Segment Start: Text block

SRU student reconnects with family in hurricane-ravaged British Virgin Islands

A high school in the British Virgin Islands that was ravaged during Hurricane Irma.

Trees had limbs ripped off and windows were blown out of a local high school in the British Virgin Islands during Hurrican Irma.

Sept. 18, 2017

SLIPPERY ROCK, Pa. - After recent hurricanes devastated the Caribbean Islands, Florida and southeast Texas, many people waited anxiously to hear from loved ones who were in the path of the storms. For one Slippery Rock University student, her wait extended more than a week before she received any information about her son's whereabouts.

Akelah Hughes, a junior early childhood/special education major, was born and raised in the British Virgin Islands, which was among the hardest hit islands by Hurricane Irma, a Category 5 storm that covered the chain of islands with sustained winds exceeding 150 mph on the afternoon of Sept. 6.

She last spoke to her son, Levaughn Smith Jr., 11, by phone the evening of Sept. 5. Levaughn lives with his father, Levaughn Smith Sr., in Tortola, the largest island in the British chain, where news outlets reported that 90 percent of all homes and businesses were destroyed.

A full week went by before Hughes heard from friends and relatives in Tortola on social media, but not her son.

"People have been reaching out to me on Facebook," Hughes said on the afternoon of Sept. 13. "People had seen him and said he was alive. They were not sure where he is staying or the conditions in which he is living, but they did see him with his dad."

Akelah Hughes   
HUGHES

Finally, Sept. 14, after nine days without communication, Hughes received a video call from her son and confirmed that he's "doing fine" but "concerned about schooling and the environment he's in."

Segment End: Text block
Segment Start: Input data

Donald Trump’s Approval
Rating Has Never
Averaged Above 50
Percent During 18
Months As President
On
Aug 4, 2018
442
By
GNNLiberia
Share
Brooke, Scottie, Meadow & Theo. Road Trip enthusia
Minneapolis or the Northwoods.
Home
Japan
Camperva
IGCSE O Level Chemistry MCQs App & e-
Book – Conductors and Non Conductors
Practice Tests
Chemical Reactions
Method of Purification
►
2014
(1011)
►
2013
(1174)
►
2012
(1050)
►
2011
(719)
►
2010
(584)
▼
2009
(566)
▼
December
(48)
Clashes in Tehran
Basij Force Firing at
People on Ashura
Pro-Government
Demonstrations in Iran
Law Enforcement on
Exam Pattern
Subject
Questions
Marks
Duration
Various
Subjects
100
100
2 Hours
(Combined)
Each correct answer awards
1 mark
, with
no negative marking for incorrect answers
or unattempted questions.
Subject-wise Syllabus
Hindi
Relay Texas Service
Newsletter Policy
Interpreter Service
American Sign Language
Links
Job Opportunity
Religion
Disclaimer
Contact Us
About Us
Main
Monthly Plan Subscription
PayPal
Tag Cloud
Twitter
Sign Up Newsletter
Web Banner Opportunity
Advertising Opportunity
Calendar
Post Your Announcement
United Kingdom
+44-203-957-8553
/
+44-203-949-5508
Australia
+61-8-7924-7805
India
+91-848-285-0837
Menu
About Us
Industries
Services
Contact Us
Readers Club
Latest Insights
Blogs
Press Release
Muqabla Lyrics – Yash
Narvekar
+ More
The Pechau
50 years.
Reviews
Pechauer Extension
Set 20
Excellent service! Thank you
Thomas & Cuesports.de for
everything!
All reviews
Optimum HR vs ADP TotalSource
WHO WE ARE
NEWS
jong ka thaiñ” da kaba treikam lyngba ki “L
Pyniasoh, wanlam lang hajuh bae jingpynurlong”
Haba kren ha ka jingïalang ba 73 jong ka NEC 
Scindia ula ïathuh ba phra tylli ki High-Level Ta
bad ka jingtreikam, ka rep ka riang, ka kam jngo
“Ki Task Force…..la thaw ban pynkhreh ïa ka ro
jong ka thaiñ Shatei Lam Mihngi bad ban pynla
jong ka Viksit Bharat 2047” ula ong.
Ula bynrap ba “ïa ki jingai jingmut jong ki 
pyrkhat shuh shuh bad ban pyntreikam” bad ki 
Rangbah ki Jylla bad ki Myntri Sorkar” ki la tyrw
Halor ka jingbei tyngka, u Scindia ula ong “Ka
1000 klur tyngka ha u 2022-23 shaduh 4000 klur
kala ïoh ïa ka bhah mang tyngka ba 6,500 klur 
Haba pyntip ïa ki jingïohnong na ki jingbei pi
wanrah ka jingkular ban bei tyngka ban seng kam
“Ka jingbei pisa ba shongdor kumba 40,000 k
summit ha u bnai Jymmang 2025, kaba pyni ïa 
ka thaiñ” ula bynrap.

Segment End: Input data

Task set:
- 1) From the article about the Slippery Rock University student and Hurricane Irma, list every calendar date it mentions.
- 2) Check each statement against the article about the Slippery Rock University student and Hurricane Irma. Answer yes or no, and quote the words from the article that decide it.
(a) Akelah Hughes is a senior at the university.
(b) Her son lives with his father in Tortola.
(c) Hughes first heard from her son on Sept. 13.
- 3) Resume the article about the Slippery Rock University student and Hurricane Irma, beginning right after its final sentence.

Task-by-task results:
- 1)
Sept. 18, 2017
Sept. 6
Sept. 5
Sept. 13
Sept. 14

- 2)
(a) No: "a junior early childhood/special education major"
(b) Yes: "Levaughn lives with his father, Levaughn Smith Sr., in Tortola"
(c) No: "Finally, Sept. 14, after nine days without communication, Hughes received a video call from her son"

- 3)
"They are trying to get food and shelter," Hughes added. "It's just a bad time."

Hughes, distraught during the week following the storm, found comfort in the SRU community that rallied to support her and her family in Slippery Rock, where she lives with her husband, Willis Hughes, and their two children, daughter Love, 4, and son Liam, 3.

"I spoke with my professors so they knew what was going on with me because the whole week I was a mess," Hughes said. "I couldn't ask for a better support team than the people of the education department. They went beyond just helping me as a student."

While faculty and staff in the education department initially provided Hughes emotional support and assistance with her class work, Hughes, who is a non-U.S. citizen, was connected to SRU's Office of Global Engagement.

"This is the first time I've been in this type of situation so I didn't know the first step to take," Hughes said. "I'm not American and I don't know how to get the help that I need."

The OGE, led by Jenny Kawata, director of global exchanges and partnerships, and Nora Alie, assistant director of international student services, got SRU's Student Success Office involved.

   Levaughn Smith Jr.
SMITH

"It was a group effort," Kawata said. "There are so many channels on campus that were able to help her, and all of those pieces came together as a whole. It's a great example of teamwork in order to support our students."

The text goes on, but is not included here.